* Fragmento del documento *
- - -
(Fragmento del artículo "La fijación de la creencia" de Charles S. Peirce publicado en 1877)
En general sabemos cuándo queremos plantear una cuestión y cuándo queremos realizar un juicio, ya que hay una desemejanza entre la sensación de dudar y la de creer.
Pero esto no es todo lo que distingue la duda de la creencia. Hay una diferencia práctica. Nuestras creencias guían nuestros deseos y conforman nuestras acciones. Los "Asesinos", o seguidores del Viejo de la Montaña, solían a la más mínima orden lanzarse a la muerte, porque creían que la obediencia hacia él les garantizaba la felicidad perpetua. De haberlo puesto en duda no habrían actuado como lo hacían. Pasa lo mismo con toda creencia, según su grado. El sentimiento de creer es un indicativo más o menos seguro de que en nuestra naturaleza se ha establecido un cierto hábito que determinará nuestras acciones. La duda nunca tiene tal efecto.
No podemos tampoco pasar por alto una tercera diferencia. La duda es un estado de inquietud e insatisfacción del que luchamos por liberarnos y pasar a un estado de creencia; mientras que este último es un estado de tranquilidad y satisfacción que no deseamos eludir o cambiar por una creencia en otra cosa. Al contrario, nos aferramos tenazmente no meramente a creer, sino a creer precisamente lo que creemos.
La duda y la creencia tienen así efectos positivos en nosotros, aunque de tipo muy diferente. La creencia no nos hace actuar automáticamente, sino que nos sitúa en condiciones de actuar de determinada manera, dada cierta ocasión. La duda no tiene en lo más mínimo un tal efecto activo, sino que nos estimula a indagar hasta destruirla. Esto nos recuerda la irritación de un nervio y la acción refleja producida por ello; mientras que como análogo de la creencia en el sistema nervioso tenemos que referirnos a las llamadas asociaciones nerviosas –por ejemplo, a aquel hábito de los nervios a consecuencia del cual el aroma de un melocotón hace agua la boca.
El fin de la indagación
La irritación de la duda causa una lucha por alcanzar un estado de creencia. Llamaré a esta lucha indagación, aunque debo admitir que no es esta con frecuencia una designación muy adecuada.
La irritación de la duda es el solo motivo inmediato de la lucha por alcanzar la creencia. Lo mejor ciertamente para nosotros es que nuestras creencias sean tales que verdaderamente puedan guiar nuestras acciones de modo que satisfagan nuestros deseos; y esta reflexión hará que rechacemos toda creencia que no parezca haber sido formada de manera tal que garantice este resultado. Pero sólo lo hará así creando una duda en lugar de aquella creencia. La lucha, por tanto, empieza con la duda y termina con el cese de la duda. De ahí que el solo objeto de la indagación sea el establecer la opinión. Podemos elucubrar sobre que estos no nos basta, y que lo que buscamos no es meramente una opinión, sino una opinión verdadera. Pero si sometemos a prueba esta elucubración se probará como carente de base; pues tan pronto como alcanzamos un acreencia firme nos sentimos totalmente satisfechos, con independencia de que sea verdadera o falsa. Y está claro que nuestro objeto no puede ser nada que esté fuera de la esfera de nuestro conocimiento, pues nada que no afecte a la mente puede ser motivo de esfuerzo mental. Lo máximo que se puede afirmar es que buscamos una creencia que pensaremos que es verdadera. Pero que es verdadera lo pensamos de cada una de nuestras creencias, y, en efecto, el afirmarlo es una mera tautología.
- - -
* Datos proporcionados *
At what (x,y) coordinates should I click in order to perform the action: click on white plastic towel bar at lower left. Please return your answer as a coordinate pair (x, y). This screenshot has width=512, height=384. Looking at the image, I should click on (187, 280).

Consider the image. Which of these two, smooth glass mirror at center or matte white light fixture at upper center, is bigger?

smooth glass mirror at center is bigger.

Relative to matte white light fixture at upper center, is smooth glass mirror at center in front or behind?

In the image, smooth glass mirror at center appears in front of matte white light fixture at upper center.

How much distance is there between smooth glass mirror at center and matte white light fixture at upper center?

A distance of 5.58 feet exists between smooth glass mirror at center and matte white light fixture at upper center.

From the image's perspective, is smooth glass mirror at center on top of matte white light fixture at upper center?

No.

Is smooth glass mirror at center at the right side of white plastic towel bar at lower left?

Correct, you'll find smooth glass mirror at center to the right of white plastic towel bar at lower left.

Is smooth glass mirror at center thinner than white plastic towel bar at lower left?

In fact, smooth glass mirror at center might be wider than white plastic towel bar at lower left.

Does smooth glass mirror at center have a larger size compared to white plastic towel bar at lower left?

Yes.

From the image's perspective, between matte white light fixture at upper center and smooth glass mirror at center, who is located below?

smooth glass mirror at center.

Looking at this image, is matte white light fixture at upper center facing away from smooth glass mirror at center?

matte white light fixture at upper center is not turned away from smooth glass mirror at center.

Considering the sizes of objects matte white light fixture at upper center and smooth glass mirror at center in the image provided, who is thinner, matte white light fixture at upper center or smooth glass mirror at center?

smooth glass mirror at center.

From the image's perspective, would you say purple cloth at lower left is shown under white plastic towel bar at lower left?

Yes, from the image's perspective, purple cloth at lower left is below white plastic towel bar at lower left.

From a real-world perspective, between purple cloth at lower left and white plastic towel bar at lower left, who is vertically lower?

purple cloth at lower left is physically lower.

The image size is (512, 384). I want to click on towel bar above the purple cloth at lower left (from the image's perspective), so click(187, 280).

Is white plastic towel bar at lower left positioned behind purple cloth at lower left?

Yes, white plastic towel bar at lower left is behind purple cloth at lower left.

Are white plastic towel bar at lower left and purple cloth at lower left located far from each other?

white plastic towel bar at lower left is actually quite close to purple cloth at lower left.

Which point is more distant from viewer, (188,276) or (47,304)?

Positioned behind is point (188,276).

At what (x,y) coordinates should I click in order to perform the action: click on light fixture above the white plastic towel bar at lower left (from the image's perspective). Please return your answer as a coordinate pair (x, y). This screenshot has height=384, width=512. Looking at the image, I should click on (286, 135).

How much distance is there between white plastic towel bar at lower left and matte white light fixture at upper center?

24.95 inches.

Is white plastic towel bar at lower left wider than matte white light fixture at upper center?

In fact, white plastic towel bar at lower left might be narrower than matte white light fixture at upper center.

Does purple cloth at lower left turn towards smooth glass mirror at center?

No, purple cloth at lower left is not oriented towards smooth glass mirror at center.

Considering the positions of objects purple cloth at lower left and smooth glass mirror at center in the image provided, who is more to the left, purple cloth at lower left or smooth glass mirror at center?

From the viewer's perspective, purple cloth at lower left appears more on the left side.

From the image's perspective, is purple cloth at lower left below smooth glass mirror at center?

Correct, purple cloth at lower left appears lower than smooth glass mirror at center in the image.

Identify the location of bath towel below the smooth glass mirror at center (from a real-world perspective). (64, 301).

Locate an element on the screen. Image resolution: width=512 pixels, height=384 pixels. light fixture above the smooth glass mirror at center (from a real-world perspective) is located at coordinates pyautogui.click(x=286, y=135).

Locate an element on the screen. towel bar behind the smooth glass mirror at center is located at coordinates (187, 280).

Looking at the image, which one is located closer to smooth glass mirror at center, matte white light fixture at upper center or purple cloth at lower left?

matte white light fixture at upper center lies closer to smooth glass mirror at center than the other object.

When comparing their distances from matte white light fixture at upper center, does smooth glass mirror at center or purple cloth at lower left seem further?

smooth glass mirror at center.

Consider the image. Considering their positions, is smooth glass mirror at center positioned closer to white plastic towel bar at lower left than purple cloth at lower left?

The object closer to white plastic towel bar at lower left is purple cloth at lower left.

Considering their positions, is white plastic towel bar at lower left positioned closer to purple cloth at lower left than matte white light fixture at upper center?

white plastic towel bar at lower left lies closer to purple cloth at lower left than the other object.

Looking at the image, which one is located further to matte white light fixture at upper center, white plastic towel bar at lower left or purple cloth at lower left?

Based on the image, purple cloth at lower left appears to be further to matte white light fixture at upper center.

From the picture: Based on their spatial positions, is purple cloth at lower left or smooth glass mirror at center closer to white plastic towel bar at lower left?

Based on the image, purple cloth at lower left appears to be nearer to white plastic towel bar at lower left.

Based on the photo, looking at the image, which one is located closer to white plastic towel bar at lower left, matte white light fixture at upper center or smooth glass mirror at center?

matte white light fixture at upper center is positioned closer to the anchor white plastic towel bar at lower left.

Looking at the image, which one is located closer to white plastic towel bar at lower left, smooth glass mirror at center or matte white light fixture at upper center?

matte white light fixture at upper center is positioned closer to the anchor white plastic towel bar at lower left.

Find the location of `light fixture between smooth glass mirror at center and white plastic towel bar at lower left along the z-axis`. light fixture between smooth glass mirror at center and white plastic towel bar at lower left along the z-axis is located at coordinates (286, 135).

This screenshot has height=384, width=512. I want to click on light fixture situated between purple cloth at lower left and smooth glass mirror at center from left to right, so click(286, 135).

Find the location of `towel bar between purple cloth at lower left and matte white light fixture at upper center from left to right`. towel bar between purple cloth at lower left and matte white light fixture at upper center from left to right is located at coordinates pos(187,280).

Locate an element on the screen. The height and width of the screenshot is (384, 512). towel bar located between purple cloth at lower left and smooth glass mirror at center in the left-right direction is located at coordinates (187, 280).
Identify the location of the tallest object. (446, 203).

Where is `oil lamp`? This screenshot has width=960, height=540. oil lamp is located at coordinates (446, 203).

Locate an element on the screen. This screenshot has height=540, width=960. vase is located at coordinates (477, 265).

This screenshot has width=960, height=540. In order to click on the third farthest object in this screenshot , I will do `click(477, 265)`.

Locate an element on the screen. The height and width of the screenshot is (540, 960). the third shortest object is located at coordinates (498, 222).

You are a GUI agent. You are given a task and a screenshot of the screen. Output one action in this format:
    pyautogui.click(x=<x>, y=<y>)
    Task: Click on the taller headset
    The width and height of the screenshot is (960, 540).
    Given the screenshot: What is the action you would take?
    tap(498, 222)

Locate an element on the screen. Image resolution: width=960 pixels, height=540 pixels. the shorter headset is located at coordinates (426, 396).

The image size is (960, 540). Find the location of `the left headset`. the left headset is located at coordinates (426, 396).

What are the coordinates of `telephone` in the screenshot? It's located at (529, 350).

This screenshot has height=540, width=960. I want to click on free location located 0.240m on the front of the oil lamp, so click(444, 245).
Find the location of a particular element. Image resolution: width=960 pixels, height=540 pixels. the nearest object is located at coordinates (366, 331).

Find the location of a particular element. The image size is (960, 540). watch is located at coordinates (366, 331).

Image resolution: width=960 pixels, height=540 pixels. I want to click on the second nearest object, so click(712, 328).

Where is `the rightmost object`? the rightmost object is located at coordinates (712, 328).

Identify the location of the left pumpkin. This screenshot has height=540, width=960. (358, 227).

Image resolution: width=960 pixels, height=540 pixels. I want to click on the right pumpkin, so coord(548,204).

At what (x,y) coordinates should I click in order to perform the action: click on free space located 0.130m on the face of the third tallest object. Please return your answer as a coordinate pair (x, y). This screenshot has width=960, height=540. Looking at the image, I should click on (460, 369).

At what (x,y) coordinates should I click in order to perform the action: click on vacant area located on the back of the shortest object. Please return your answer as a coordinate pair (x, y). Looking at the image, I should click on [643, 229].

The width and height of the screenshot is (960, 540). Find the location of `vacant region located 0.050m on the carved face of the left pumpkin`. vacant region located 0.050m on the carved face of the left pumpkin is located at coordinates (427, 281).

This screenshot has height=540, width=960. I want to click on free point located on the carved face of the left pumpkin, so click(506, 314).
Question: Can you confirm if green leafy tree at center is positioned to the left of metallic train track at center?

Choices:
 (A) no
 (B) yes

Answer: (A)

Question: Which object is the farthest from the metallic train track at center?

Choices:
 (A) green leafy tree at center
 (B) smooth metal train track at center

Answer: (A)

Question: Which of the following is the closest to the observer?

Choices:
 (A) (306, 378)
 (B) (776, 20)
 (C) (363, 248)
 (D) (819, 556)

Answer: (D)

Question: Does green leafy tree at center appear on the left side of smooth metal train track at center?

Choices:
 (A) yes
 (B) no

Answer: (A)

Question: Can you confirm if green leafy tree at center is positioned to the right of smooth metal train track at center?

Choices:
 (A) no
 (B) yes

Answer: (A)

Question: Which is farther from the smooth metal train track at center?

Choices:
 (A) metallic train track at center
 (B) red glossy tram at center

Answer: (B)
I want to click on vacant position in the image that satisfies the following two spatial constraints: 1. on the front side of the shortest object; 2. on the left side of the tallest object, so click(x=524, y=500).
- - -
* Conjunto de tareas *
#1 Indica si cada afirmación coincide con el fragmento sobre la duda y la creencia, respondiendo sí o no y citando literalmente las palabras que lo deciden: (a) la duda determina nuestras acciones igual que la creencia; (b) la creencia es un estado de tranquilidad y satisfacción; (c) la lucha por alcanzar la creencia empieza con la duda.
#2 Extrae del listado las líneas que van desde la que contiene "How much distance is there between white" hasta la que contiene "Is white plastic towel bar at lower left wider", ambas incluidas.
El fragmento y el listado proceden de fuentes distintas.

* Resultados en orden *
#1
(a) No: "La duda nunca tiene tal efecto."
(b) Sí: "este último es un estado de tranquilidad y satisfacción que no deseamos eludir o cambiar por una creencia en otra cosa."
(c) Sí: "La lucha, por tanto, empieza con la duda y termina con el cese de la duda."

#2
How much distance is there between white plastic towel bar at lower left and matte white light fixture at upper center?

24.95 inches.

Is white plastic towel bar at lower left wider than matte white light fixture at upper center?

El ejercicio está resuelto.